[Your goal]: Copy every line of the rows below word for word, leaving out the pictures.

Segment Start: Input for this task

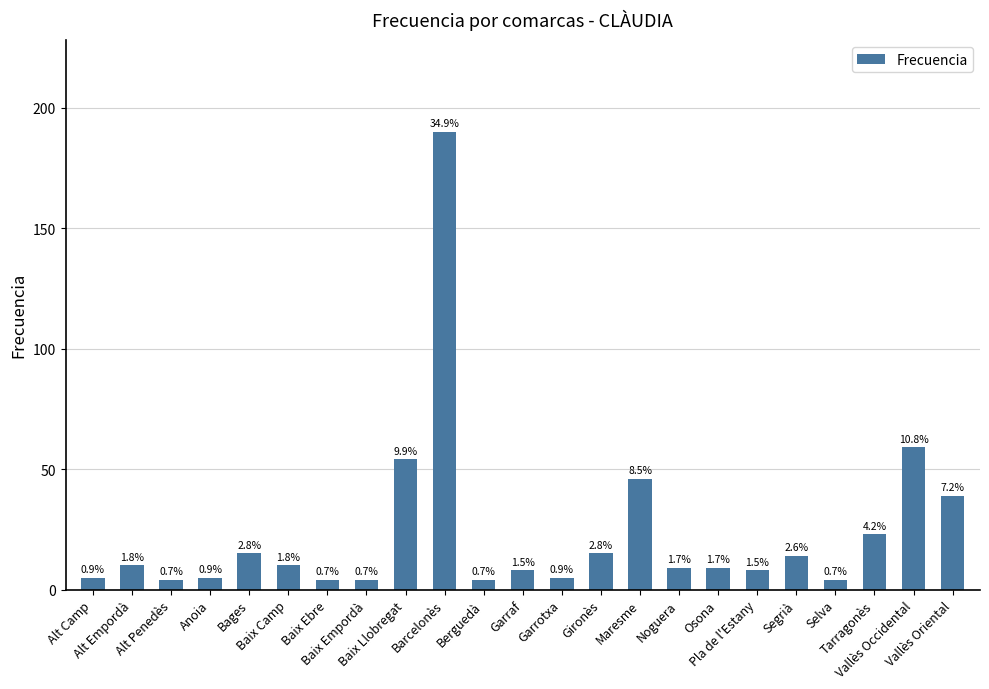

Are the bars horizontal?

No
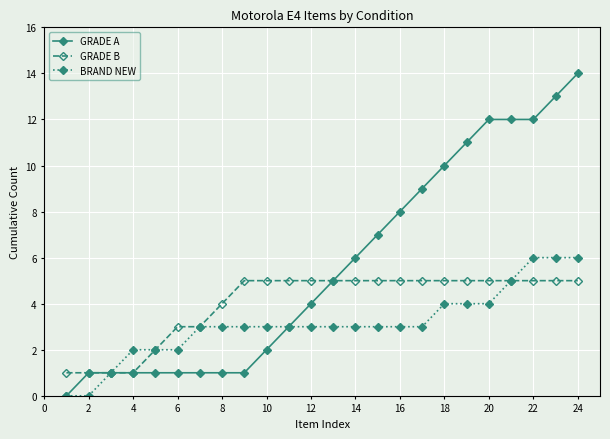

Reading left to right, transcribe all the data shown in this chart.

GRADE A: 0	1	1	1	1	1	1	1	1	2	3	4	5	6	7	8	9	10	11	12	12	12	13	14
GRADE B: 1	1	1	1	2	3	3	4	5	5	5	5	5	5	5	5	5	5	5	5	5	5	5	5
BRAND NEW: 0	0	1	2	2	2	3	3	3	3	3	3	3	3	3	3	3	4	4	4	5	6	6	6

Segment End: Input for this task

[Reply]:
Are the bars horizontal?

No

Reading left to right, transcribe all the data shown in this chart.

GRADE A: 0	1	1	1	1	1	1	1	1	2	3	4	5	6	7	8	9	10	11	12	12	12	13	14
GRADE B: 1	1	1	1	2	3	3	4	5	5	5	5	5	5	5	5	5	5	5	5	5	5	5	5
BRAND NEW: 0	0	1	2	2	2	3	3	3	3	3	3	3	3	3	3	3	4	4	4	5	6	6	6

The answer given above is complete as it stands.